3) Move at speed in uncertain conditions

Most businesses try to learn everything about their circumstances before making any moves.

At Mesh-AI, we only learn as much as we need to get to the next stage. We build risk and assumption mapping into the process so we can move forward at speed.

In this way, we learn to thrive in uncertainty and can be agile in uncertain conditions.

4) Learn to evolve by predictions

The power of AI is all about making predictions and recommendations in conjunction with the experience of the business leaders.

We don’t use the design sprint process to produce facts, but rather predictions that can then be tested and tweaked in the lighthouse project phase.

This enables a key shift towards becoming an AI-assisted business that is able to combine human and machine intelligence to optimise business decision-making.

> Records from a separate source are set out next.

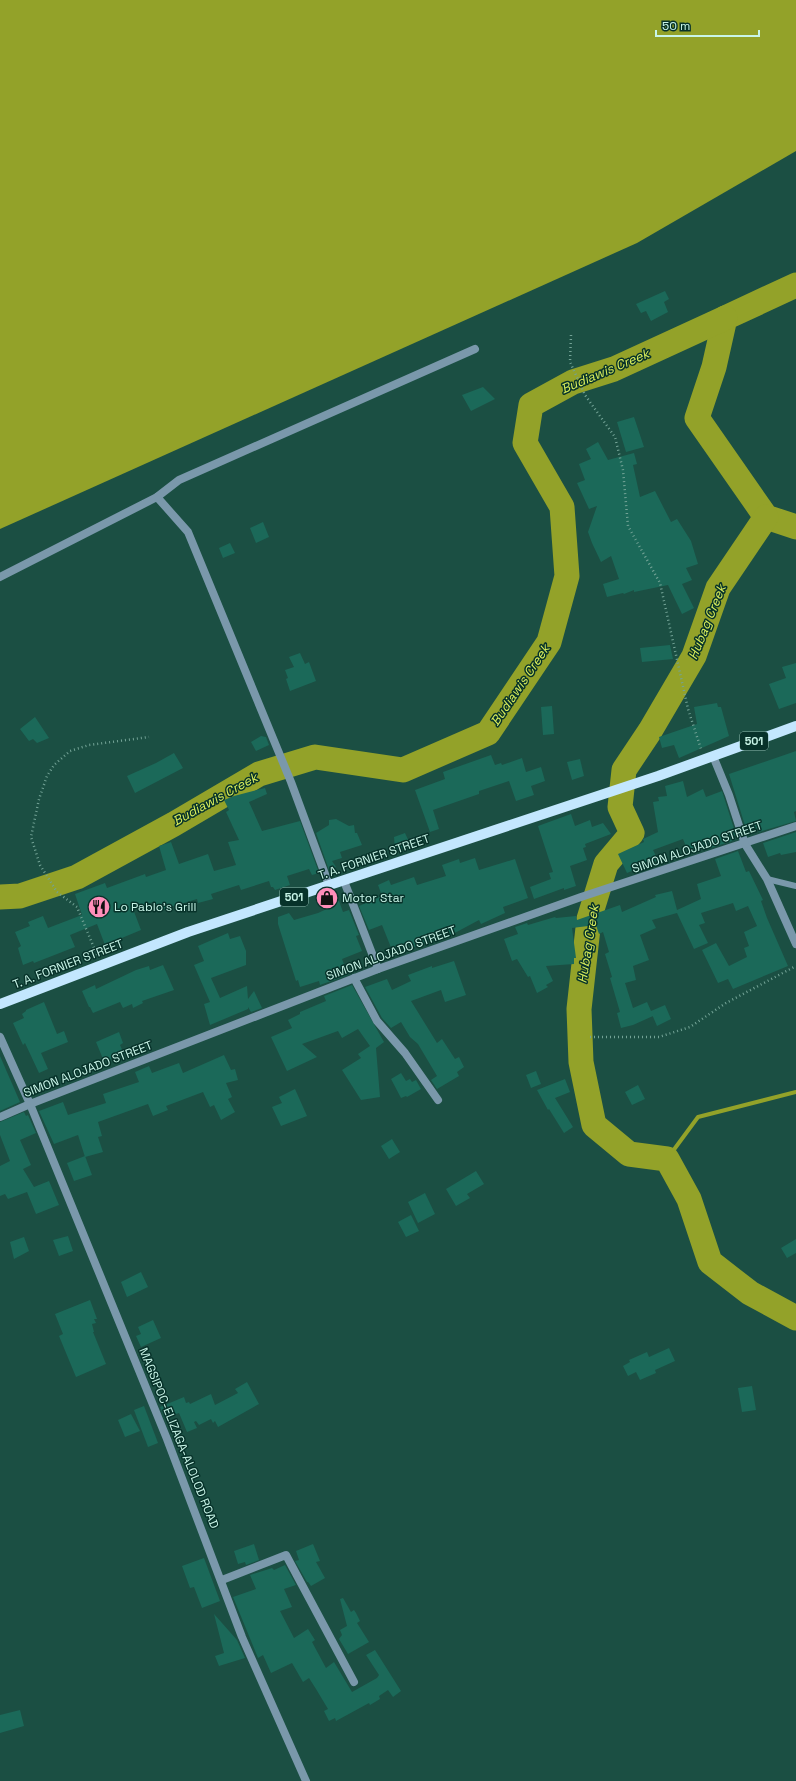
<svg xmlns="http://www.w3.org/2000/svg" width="796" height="1781" font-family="'Space Grotesk',sans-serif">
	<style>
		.water { fill: #93a229 }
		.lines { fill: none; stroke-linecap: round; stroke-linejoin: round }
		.stream { stroke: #93a229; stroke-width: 4 }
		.river { stroke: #93a229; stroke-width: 25 }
		.building { fill: #1b6959 }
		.path { stroke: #73a396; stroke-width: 2.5; stroke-dasharray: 1 3; stroke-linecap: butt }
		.service { stroke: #7a98ab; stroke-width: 6 }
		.minor { stroke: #7a98ab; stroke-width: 8 }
		.tertiary { stroke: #7a98ab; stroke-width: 8 }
		.primary { stroke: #c3e7fe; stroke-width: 10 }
		.labels { text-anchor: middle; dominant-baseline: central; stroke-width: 3; stroke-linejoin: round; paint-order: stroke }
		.shield { fill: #07322a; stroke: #8fbaaf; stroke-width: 1 }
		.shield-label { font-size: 11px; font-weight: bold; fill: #c9f5e8 }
		.street-label { font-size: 12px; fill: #c9f5e8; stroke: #07322a }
		.poi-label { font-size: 12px; fill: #c9f5e8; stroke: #07322a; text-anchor: start }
		.water-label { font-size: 13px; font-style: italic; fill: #dcf05c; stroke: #07322a }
	</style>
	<rect width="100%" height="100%" fill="#1b4f43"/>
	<path class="water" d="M0 0H796V151L637 243 0 529Z"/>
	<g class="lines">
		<path class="stream" d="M667 1159 698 1117 796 1092"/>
		<g class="river">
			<path d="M796 285 725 318 714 367 697 418 766 517 796 527"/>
			<path d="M766 517 718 588 694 656 650 731 624 770 620 807 632 833 606 864 589 919 579 1009 581 1062 594 1125 629 1154 667 1159 689 1199 710 1262 750 1293 796 1318"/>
			<path d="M0 897 20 896 77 877 174 824 259 774 315 757 403 770 488 733 549 642 567 576 562 507 525 443 531 405 573 382 614 369 725 318"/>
		</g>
	</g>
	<g class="building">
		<path d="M665 291 669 299 664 302 668 312 651 321 646 311 641 313 636 304Z"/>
		<path d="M483 387 495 399 471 411 462 395Z"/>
		<path d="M634 417 644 447 626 452 617 422Z"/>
		<path d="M598 442 608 460 634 453 637 464 633 465 640 497 655 491 671 522 677 519 691 541 698 564 686 568 692 580 682 584 694 608 682 614 668 585 634 592V590L624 594 623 593 607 597 603 584 619 579 611 556 601 562 592 543 588 532 597 506 589 509 577 483 585 480 579 464 591 459 586 449Z"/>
		<path d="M263 522 269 537 256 543 250 528Z"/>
		<path d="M230 543 235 553 223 558 219 548Z"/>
		<path d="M670 645 673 659 642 662 640 648Z"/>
		<path d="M300 653 305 664 309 662 316 681 290 691 286 679 288 678 285 670 294 667 289 657Z"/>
		<path d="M796 663V703L779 709 769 684 786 678 782 667Z"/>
		<path d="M717 703 718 707H721L729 736 679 758 674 745 662 748 659 737 697 724 694 707Z"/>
		<path d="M552 706 554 734 543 735 541 707Z"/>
		<path d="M35 717 49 738 37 743 33 739 29 741 20 729Z"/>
		<path d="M261 736 266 737 269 745 256 751 251 742Z"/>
		<path d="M796 751V811L794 812 796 821 759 832 758 828 747 832 729 774Z"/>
		<path d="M174 753 183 768 135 793 127 776 156 763Z"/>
		<path d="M491 755 495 765 501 763 502 765 522 758 526 772 541 767 545 781 531 786 534 795 516 801 509 781 479 791V794L433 810 439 829 430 832 415 790 445 779 443 772Z"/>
		<path d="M580 759 584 776 572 780 567 762Z"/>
		<path d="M683 781 687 797 703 789 706 797 722 791 736 835 733 836 735 840 711 848 708 846 689 854 683 839 653 850 658 860 627 873 618 854 644 842 643 839 658 832 653 802 659 801 658 797 667 796 665 786Z"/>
		<path d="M265 788 267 794 249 802 262 831 300 821 319 873 312 875 309 869 287 876 290 885 275 890 273 887H271L269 881 241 890 239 885 211 894 213 899 198 903 197 899 157 911 153 902 133 909 141 930 105 945 97 924 70 935 75 947 34 963 33 961 23 965 18 948 21 946 15 932 30 926 28 922 43 916 48 928 82 915 75 894 105 883 107 888 145 874 146 877 166 870 159 846 171 842 179 864 208 854 214 871 236 865 228 842 239 840 226 812 229 810 224 800 234 796Z"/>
		<path d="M571 814 575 826 590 820 592 827 603 823 611 834 585 844 586 847 583 848 587 860 570 866 576 886 564 890V888L534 899 530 887 551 879 549 873 553 872 538 826Z"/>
		<path d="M336 819 349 826 354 825 355 833H357L362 845 340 852 342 858 332 861 336 867 329 870 316 833 329 825V820Z"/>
		<path d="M796 832V852L781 855 780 853 768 857 763 843Z"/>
		<path d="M405 833 410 844 401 849H395L394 837Z"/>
		<path d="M738 851 746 872 749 871 763 900 761 901 767 918 788 966 733 989 728 979 718 983 702 950 716 943 729 966 747 957 744 948 749 946 744 932 757 926 748 906 736 911 733 903 701 913 705 923 699 925 708 943 694 949 677 913 652 920 656 928 640 935 649 960 633 966 636 980 625 983 633 1008 647 1002 651 1011 665 1005 671 1019 657 1026 651 1012 653 1016 633 1025 621 1028 617 1013 620 1012 610 978 612 977 605 954 609 952 603 932 599 934 596 925 572 928 576 958H574V964L546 966 553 981 546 985 548 987 537 993 530 976 528 977 517 959 512 961 504 939 518 934 515 927 527 923 528 925 555 917 556 918 576 916 577 920 620 905 622 912 656 897 655 895 672 891 677 910 701 899 697 884 721 876 715 859Z"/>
		<path d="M475 858 479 870 515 859 528 898 503 907 505 913 481 924 479 920 451 935 449 932 425 940 426 943 411 948 409 943 392 950 382 925 369 930 359 906 382 896 378 885 389 880 391 885 414 877 417 885 446 876 442 865 459 859 460 863Z"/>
		<path d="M339 901 343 912 349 910 359 935 356 936 362 951 342 959 348 975 320 985 319 981 300 987 298 980 296 981 278 924V917L289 913 294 920 318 913 329 908 328 904Z"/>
		<path d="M228 933 230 939 240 936 246 951V965L211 978 220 998 247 986 248 999 254 991 262 1008 251 1012 248 1007V1009L210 1025 204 1004 210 1002 194 965 204 961 198 946Z"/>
		<path d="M454 961 466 995 445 1002 441 990 411 1001 437 1043 442 1039 455 1059 459 1057 464 1067 457 1072 459 1076 437 1089 431 1080 437 1076 418 1044 410 1037 401 1022 391 1028 382 1018 365 987 387 979 392 990 411 981 408 975 432 966V968Z"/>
		<path d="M163 965 174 990 142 1001 143 1003 133 1008 132 1004 123 1008 120 1002 93 1013 90 1007H89L82 991 95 985 96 989 136 970 149 966 150 970Z"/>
		<path d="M352 985 384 1042 376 1048 380 1097 361 1100 342 1070 361 1058 358 1054 370 1046 358 1029 342 1038 338 1031 302 1044 317 1057 287 1071 271 1037 292 1028 288 1020 300 1014V1012L326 1001 324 996Z"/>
		<path d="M44 1002 57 1034 64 1031 68 1042 41 1053 48 1069 39 1073 25 1043 23 1045 13 1023 24 1018 22 1014 26 1011V1010Z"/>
		<path d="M119 1032 123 1043 120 1045 124 1054 109 1060 108 1057 103 1059 96 1042Z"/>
		<path d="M224 1055 231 1070 235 1069 238 1080 226 1083 232 1097 228 1099 235 1112 221 1120 214 1105 210 1107 203 1092 166 1106 168 1110 153 1116 148 1104 98 1122 102 1136 98 1137 103 1152 85 1157 78 1135 54 1144 39 1111 63 1102 68 1115 106 1103 103 1094 139 1082 135 1072 149 1066 152 1073 179 1063 183 1073Z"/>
		<path d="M0 1056 20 1102 0 1111Z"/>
		<path d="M536 1071 541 1084 531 1088 526 1075Z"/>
		<path d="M401 1073 406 1081 410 1079 412 1082 416 1080 421 1089 407 1097 406 1096 401 1098 391 1079Z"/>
		<path d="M565 1079 570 1092 555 1098 573 1127 564 1133 549 1109 548 1110 537 1090Z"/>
		<path d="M638 1085 645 1099 632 1105 625 1092Z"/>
		<path d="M295 1089 307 1116 281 1126 272 1107 282 1103 279 1097Z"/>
		<path d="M24 1112 26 1116 28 1115 36 1133 20 1140 31 1165 23 1169 34 1187 49 1181 59 1205 36 1214 27 1192 8 1199 5 1194 0 1196V1166L10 1161 0 1135V1122Z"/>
		<path d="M392 1139 400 1152 389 1159 381 1146Z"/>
		<path d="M85 1156 92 1175 74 1181 67 1163Z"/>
		<path d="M476 1171 484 1184 467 1194 470 1198 456 1206 446 1189Z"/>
		<path d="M425 1193 435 1214 418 1223 408 1202Z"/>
		<path d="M411 1215 419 1231 406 1237 398 1222Z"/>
		<path d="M68 1236 73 1251 59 1256 53 1240Z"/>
		<path d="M24 1237 29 1251 14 1259 10 1242Z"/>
		<path d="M796 1239V1253L787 1258 781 1248Z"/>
		<path d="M141 1272 148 1287 127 1297 121 1282Z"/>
		<path d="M90 1300 97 1319H94L96 1323 92 1324 94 1332H93L106 1364 76 1377 59 1336 63 1334 55 1314Z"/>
		<path d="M153 1320 161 1338 141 1347 136 1336 141 1334 138 1327Z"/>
		<path d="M669 1348 675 1361 655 1370 656 1373 640 1380 636 1372 628 1376 623 1366 630 1362 629 1360 647 1352 649 1357Z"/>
		<path d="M247 1382 259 1404 218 1427 215 1421 213 1423 211 1419 199 1425 196 1421 194 1422 197 1428 187 1432 179 1413 165 1418 160 1407 184 1397 186 1403 189 1402 190 1404 211 1394 215 1405 238 1393 235 1389Z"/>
		<path d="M752 1386 756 1410 742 1412 738 1388Z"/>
		<path d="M144 1406 158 1443 148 1447 134 1410Z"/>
		<path d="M131 1414 140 1431 125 1437 118 1420Z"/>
		<path d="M254 1544 259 1560 246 1565 245 1562 238 1564 234 1551Z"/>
		<path d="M313 1544 320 1561 316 1562 325 1578 311 1586 308 1582H307L295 1561 299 1560 296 1551Z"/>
		<path d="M204 1558 220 1601 202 1608 194 1587 190 1588 182 1566Z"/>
		<path d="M285 1565 296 1585 284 1589 292 1607 280 1611 294 1638 308 1629 315 1640 312 1642 326 1668 334 1662 352 1692 377 1678 379 1675 366 1655 375 1650 401 1691 393 1697 388 1690 379 1696 380 1699 370 1705 369 1703 336 1721 335 1718 329 1721 324 1711 328 1709 316 1689 309 1678 303 1682 292 1663 271 1673 263 1655 258 1658 233 1597 256 1589 250 1575 272 1568 274 1570Z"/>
		<path d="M343 1598 351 1612 354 1610 356 1613 360 1621 357 1623 369 1642 348 1654 339 1639 342 1635 340 1630 347 1626 340 1599Z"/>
		<path d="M214 1614 237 1640 245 1658 219 1666 215 1656 224 1653Z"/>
		<path d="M20 1710 24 1726 0 1733V1715Z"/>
	</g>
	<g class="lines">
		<g class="path">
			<path d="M571 335 570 362 585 395 615 437 623 470 628 526 660 583 688 709 701 749"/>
			<path d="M97 955 77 907 57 892 40 865 31 837 39 799 47 776 54 765 70 751 89 745 149 737"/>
			<path d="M590 1037H659L690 1027 726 1003 796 966"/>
		</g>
		<path class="service" d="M767 879 796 886"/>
		<g class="minor">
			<path d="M157 497 188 532 291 782 329 885"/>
			<path d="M0 577 157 497 179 480 475 349"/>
			<path d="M745 844 767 879 796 944"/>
			<path d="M344 881 378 969"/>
			<path d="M354 978 377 1021 405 1053 438 1100"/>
			<path d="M0 1037 30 1104 167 1439 242 1637 306 1781"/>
			<path d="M0 1117 30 1104 378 969 581 897 796 826"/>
			<path d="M222 1580 286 1555 354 1682"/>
		</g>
		<path class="tertiary" d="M713 756 729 795 745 844"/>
		<path class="primary" d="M0 1004 188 932 658 776 796 726"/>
	</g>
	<defs>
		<g id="shop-disc" transform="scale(1.15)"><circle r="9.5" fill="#ff8eba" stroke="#07322a"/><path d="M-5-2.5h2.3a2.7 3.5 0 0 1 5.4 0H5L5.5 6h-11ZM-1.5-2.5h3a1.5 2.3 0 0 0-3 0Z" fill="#111"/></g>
		<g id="restaurant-disc" transform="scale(1.15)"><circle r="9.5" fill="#ff8eba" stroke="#07322a"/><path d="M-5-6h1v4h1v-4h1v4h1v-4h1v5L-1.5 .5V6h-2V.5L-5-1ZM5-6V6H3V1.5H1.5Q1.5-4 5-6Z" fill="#111"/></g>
	</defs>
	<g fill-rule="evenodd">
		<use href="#shop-disc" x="327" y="898"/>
		<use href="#restaurant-disc" x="99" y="907"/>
	</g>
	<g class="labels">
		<g class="shield">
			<rect x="740" y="732" width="28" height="18" rx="3"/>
			<rect x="280" y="888" width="28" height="18" rx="3"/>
		</g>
		<g class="shield-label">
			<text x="754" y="741">501</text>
			<text x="294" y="897">501</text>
		</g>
		<g class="street-label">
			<text transform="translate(697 847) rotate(-19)">SIMON ALOJADO STREET</text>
			<text transform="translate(374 857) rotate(-19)">T. A. FORNIER STREET</text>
			<text transform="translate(391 953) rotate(-20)">SIMON ALOJADO STREET</text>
			<text transform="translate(68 964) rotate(-21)">T. A. FORNIER STREET</text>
			<text transform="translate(88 1069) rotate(-21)">SIMON ALOJADO STREET</text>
			<text transform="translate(179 1438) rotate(68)">MAGSIPOC-ELIZAGA-ALOLOD ROAD</text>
		</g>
		<g class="poi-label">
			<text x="342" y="898">Motor Star</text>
			<text x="114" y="907">Lo Pablo's Grill</text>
		</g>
		<g class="water-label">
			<text transform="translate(605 371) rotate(-23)">Budiawis Creek</text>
			<text transform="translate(707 622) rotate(-68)">Hubag Creek</text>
			<text transform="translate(520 685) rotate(-56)">Budiawis Creek</text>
			<text transform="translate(215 799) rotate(-29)">Budiawis Creek</text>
			<text transform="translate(588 944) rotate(-81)">Hubag Creek</text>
		</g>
	</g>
	<path d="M656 30v6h103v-6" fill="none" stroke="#c9f5e8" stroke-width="2"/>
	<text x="662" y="30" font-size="12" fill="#c9f5e8" stroke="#07322a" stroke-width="3" paint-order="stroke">50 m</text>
</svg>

5) Proving the art of the possible / overcoming the fear factor

Many organisations have been collecting data for a long time. But they aren’t sure what to do with it and they aren’t set up to take the leap into AI and ML.

There’s a hesitation due to the uncertainty and the high level of skills and financial investment.

We help them to overcome that fear factor by using the digital incubator process to help them bring their models to production, taking them from siloed data science teams to commercialised AI products that drive real organisational outcomes.

Final Thoughts

We help our clients to go on the journey of taking their creativity, insights and ideas and rapidly transforming them into feasible opportunities using product techniques.

This is not only a rapid, low-cost way of making high-quality business decisions, but also of deriving a whole range of broader insights about how you can rethink how you work at a fundamental level.